## Excerpt provided

####################

Santa Claus Is Coming Out this Christmas in Jeffrey Solomon’s hilarious, beautifully acted solo-mock-u-mentary now playing at San Diego’s Diversionary Theatre.


In the course of its eighty minutes, Santa Claus Is Coming out reveals the “true story” behind the scandal known internationally as Santagate, with Solomon embodying each and every character—minus the conspicuously absent St. Nick.

It all starts with tiny tot Gary, an adorable lad with only one toy on his Christmas list, a Barbi-esque doll called Brenda Ann. Unfortunately, when Christmas morning rolls around, what Gary ends up getting instead of Brenda Ann is a truck (and how many of us has that happened to?). Undaunted, Gary requests a Dream Date Norm the following Christmas, and once again finds his hopes dashed, leading this on-the-way-to-gay child to write Santa a letter which can be easily summarized in a single word, “Why?”

Gary’s heartfelt cry of despair pierces Santa’s gay heart and provides him with the necessary push … out of the closet he’s been hiding in and into the tabloids only too willing to spread the news.

It turns out that Santa’s heart belongs, not to Mrs. Claus but to Pinocchio descendent Giovanni Geppedo. (One surmises that it’s not Giovanni’s nose that grows when he lies—with his “Santa Bello” that is.)

####################

## Explore the material
[1] From the theater review above, reproduce verbatim the passage starting at "Santa Claus Is Coming Out this" and ending at "Diego’s Diversionary Theatre.".
[2] Name every toy mentioned in the theater review above.
[3] According to the theater review above, at which theater is the show playing?

## Source data
####################

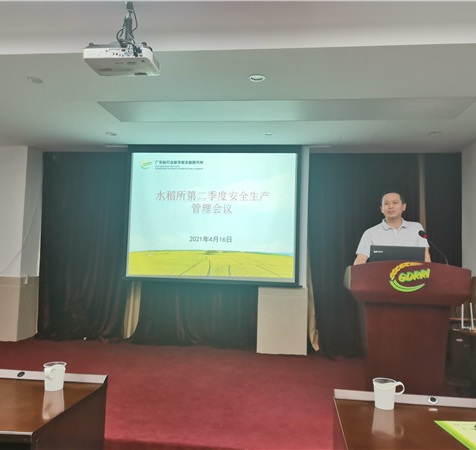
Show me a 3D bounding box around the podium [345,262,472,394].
[{"bbox_3d":[1.091,0.836,3.000,0.740,1.180,0.500,1,-4,9],"label":"podium"}]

####################

## Answers to this exercise
[1]
Santa Claus Is Coming Out this Christmas in Jeffrey Solomon’s hilarious, beautifully acted solo-mock-u-mentary now playing at San Diego’s Diversionary Theatre.

[2]
- Brenda Ann, a Barbi-esque doll
- A truck
- Dream Date Norm

[3] It is playing at Diversionary Theatre in San Diego.